WHAT THIS TASK INVOLVES =
Decide whether each statement agrees with the prion peptide abstract, giving yes or no and quoting the words that settle it: 1. The beta-helical arrangement in the 82-146 peptide has 13 residues per turn. 2. The 106-126 segment on its own is long enough for a clear beta-helical arrangement. 3. GSS disease is caused by germ line mutations in the PRNP gene.

Spontaneous beta-helical fold in prion protein: the case of PrP(82-146).

The presence of amyloid is a hallmark of Gerstmann-Sträussler-Scheinker (GSS) disease, which is a prion disease caused by germ line mutations in the PRNP gene. The major component of amyloid is a fragment spanning residues from 81-82 to 144-153, part of the minimal sequence thought to play a crucial role in the conversion reaction and to sustain prion replication. We present here a molecular dynamics study on the 82-146 peptide from the human prion protein. The aim is to identify its aggregation-prone folds. The 82-146 prion sequence corresponds to a naturally occurring prion peptide able to form fibrils rich in parallel beta-sheets. A spontaneous right-handed beta-helical arrangement with 13 residues per turn can be observed in the 103-135 segment of the 82-146 peptide. The observed fold is in accordance with the evidence of a parallel beta-sheet organization in amyloid and with experiments on 82-146 discussed in the literature. To elucidate the conformational properties that trigger this peptide's aggregation propensity, the conformational behavior of peptides of different length (106-126 and 113-120 prion segments) was also investigated. Simulation analysis has led to some interesting considerations on sequence specific flexibility and the effects of growth. Comparing peptides of different length allows the localization of the origin of the beta-helix conformational propensity in the 106-126 segment, though longer sequences appear necessary for a clear beta-helical arrangement. Structural features of the observed 82-146 beta-helical fold are compatible with the "dock and lock" mechanism proposed to interpret peptide aggregation kinetics.

EXTRACTED INFORMATION =
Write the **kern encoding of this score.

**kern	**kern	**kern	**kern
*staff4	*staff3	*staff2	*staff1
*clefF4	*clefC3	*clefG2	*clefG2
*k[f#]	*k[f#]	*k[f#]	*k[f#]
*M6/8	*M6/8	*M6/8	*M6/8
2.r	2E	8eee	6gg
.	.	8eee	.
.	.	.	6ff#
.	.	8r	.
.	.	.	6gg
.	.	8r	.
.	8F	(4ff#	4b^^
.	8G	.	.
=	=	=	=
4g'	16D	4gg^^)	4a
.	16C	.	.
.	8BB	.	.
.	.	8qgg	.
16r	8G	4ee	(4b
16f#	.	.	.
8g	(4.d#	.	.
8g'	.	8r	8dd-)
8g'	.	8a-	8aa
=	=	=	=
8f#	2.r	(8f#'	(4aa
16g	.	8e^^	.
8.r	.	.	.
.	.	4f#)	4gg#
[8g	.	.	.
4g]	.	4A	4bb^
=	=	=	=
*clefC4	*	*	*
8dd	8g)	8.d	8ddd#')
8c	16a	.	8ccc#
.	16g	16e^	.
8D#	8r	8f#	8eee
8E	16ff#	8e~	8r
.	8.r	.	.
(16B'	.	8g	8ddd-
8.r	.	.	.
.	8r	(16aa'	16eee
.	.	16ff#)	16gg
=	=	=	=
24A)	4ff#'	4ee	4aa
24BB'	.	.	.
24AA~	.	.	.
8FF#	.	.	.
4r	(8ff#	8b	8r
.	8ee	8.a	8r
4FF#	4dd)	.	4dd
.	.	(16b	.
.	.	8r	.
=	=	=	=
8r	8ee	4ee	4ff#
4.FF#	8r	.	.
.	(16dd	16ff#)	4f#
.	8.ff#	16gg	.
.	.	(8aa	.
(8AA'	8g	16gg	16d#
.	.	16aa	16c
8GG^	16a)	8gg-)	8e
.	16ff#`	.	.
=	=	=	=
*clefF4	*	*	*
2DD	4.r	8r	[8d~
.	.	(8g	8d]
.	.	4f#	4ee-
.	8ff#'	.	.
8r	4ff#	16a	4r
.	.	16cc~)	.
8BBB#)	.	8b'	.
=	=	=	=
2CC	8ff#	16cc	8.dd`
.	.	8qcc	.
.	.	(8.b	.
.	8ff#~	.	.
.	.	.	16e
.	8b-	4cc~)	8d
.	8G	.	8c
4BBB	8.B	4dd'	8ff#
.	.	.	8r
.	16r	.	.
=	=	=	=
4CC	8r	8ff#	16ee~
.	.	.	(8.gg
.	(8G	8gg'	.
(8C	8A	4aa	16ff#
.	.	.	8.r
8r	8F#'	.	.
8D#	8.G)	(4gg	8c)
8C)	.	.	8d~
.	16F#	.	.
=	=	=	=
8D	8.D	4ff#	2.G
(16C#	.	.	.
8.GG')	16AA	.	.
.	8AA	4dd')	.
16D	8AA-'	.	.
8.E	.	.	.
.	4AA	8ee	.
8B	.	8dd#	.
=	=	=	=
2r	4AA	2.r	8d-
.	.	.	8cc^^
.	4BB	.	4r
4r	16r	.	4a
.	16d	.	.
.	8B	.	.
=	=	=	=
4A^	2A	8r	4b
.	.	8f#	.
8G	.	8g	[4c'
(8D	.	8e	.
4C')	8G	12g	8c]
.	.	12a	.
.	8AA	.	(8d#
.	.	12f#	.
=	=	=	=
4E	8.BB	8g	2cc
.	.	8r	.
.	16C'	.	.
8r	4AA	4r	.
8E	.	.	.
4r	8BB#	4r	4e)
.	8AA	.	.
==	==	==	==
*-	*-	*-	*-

OUTPUT OF THE EXERCISE =
1. Yes: "A spontaneous right-handed beta-helical arrangement with 13 residues per turn can be observed in the 103-135 segment of the 82-146 peptide."
2. No: "though longer sequences appear necessary for a clear beta-helical arrangement"
3. Yes: "which is a prion disease caused by germ line mutations in the PRNP gene"